INSTRUCTIONS:
**1)** According to the nanostructure passage below, why were TEM and SEM analyses carried out on the CsPbBr₃ nanostructures? Answer in one to three sentences.
**2)** Reproduce the part of the nanostructure passage below starting with "Fig. 1 (a) TEM" and going on through "are also shown.".

SOURCE EXTRACT:
To investigate the structural and compositional characteristics of the CsPbBr₃ nanostructures, we conducted TEM and SEM analyses; representative images are shown in Fig. 1 (and in Fig. S1 and S2). A low-magnification TEM image of the CsPbBr₃ QDs shows a uniform morphology and a well-defined cubic structure with an average size of approximately 10 nm. The inset of Fig. 1(a) depicts a high-resolution TEM image that clearly shows lattice fringes with a spacing of 0.58 nm, corresponding to the (100) planes of cubic CsPbBr₃.

Fig. 1 (a) TEM image of CsPbBr₃ QDs; the inset shows a high-resolution TEM image of QDs with a lattice spacing of 0.58 nm. (b) Cross-sectional TEM image of CsPbBr₃ microplates grown on a c-Al₂O₃ substrate via CVD; the inset shows a top-view SEM image depicting densely packed microplates. (c) High-magnification TEM image of the interface between a CsPbBr₃ microplate and the c-Al₂O₃ substrate. (d) Low-magnification cross-sectional TEM image of a microplate. EDS elemental mappings of (e) Cs, (f) Pb, and (g) Br are also shown.

Stored data:
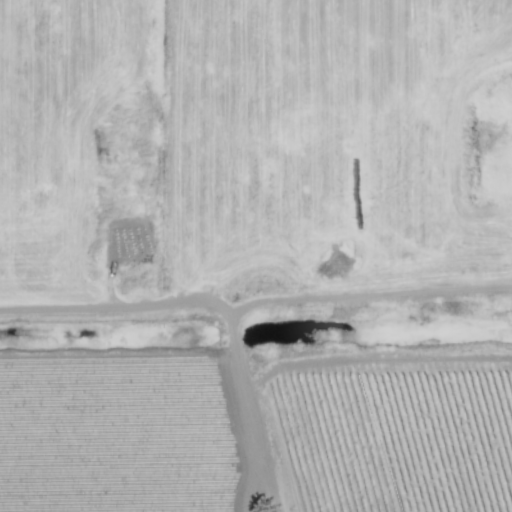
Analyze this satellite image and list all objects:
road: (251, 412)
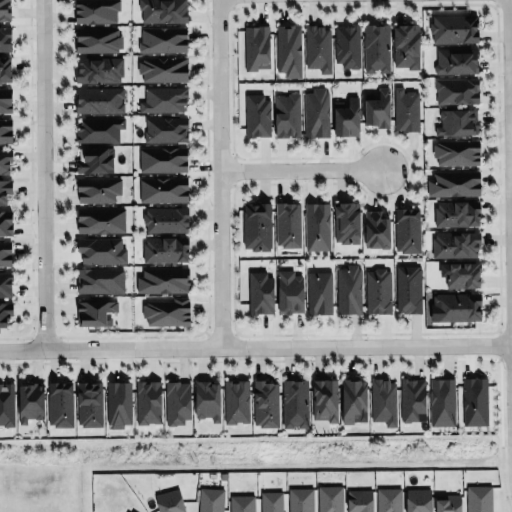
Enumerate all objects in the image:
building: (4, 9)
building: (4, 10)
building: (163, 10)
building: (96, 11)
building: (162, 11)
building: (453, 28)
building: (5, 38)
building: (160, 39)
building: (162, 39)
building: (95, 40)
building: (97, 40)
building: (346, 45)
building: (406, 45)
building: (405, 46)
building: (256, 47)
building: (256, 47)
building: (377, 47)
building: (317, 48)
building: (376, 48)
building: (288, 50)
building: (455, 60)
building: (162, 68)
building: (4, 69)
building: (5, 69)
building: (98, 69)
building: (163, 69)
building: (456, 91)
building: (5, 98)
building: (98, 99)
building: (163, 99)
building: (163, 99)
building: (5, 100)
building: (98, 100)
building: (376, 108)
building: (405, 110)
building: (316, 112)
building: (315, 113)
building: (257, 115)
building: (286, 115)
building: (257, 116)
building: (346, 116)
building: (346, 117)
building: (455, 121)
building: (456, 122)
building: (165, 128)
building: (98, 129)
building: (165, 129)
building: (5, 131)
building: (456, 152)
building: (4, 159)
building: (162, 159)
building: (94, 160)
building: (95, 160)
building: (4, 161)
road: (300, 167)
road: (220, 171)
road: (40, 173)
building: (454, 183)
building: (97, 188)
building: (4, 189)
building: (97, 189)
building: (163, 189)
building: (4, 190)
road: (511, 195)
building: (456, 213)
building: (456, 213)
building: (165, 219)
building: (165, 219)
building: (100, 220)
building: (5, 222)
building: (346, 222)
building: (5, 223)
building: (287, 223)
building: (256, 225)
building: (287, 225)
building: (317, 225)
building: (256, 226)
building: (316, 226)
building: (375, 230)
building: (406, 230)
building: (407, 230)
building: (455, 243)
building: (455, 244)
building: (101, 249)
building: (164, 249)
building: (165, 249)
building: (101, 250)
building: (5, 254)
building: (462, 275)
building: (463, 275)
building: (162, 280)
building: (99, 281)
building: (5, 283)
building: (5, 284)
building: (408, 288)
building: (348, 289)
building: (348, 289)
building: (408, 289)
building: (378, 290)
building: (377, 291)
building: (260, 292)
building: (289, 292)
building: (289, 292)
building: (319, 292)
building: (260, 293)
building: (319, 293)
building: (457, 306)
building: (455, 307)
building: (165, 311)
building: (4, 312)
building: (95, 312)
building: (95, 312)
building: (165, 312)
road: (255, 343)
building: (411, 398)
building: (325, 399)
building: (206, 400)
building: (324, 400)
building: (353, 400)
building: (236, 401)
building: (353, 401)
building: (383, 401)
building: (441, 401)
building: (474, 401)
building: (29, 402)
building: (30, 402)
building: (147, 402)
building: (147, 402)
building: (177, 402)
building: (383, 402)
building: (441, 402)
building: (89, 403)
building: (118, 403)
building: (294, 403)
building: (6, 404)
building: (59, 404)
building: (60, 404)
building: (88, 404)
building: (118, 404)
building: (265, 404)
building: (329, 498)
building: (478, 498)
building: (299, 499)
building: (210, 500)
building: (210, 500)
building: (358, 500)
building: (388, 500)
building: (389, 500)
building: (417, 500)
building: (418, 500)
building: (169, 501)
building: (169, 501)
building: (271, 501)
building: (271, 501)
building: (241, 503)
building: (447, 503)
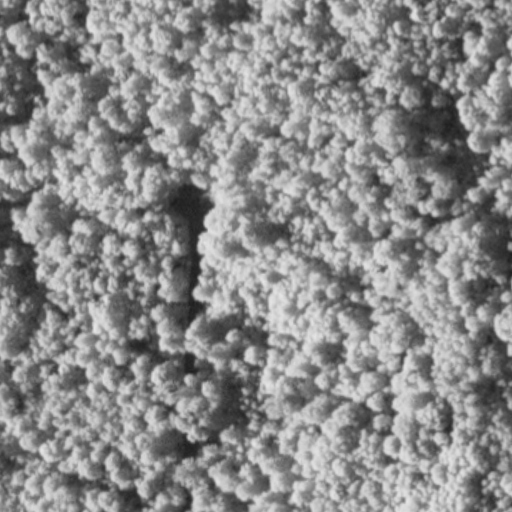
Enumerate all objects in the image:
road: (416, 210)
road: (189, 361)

TASK RESULTS:
**1)** The TEM and SEM analyses were carried out to investigate the structural and compositional characteristics of the CsPbBr₃ nanostructures.

**2)**
Fig. 1 (a) TEM image of CsPbBr₃ QDs; the inset shows a high-resolution TEM image of QDs with a lattice spacing of 0.58 nm. (b) Cross-sectional TEM image of CsPbBr₃ microplates grown on a c-Al₂O₃ substrate via CVD; the inset shows a top-view SEM image depicting densely packed microplates. (c) High-magnification TEM image of the interface between a CsPbBr₃ microplate and the c-Al₂O₃ substrate. (d) Low-magnification cross-sectional TEM image of a microplate. EDS elemental mappings of (e) Cs, (f) Pb, and (g) Br are also shown.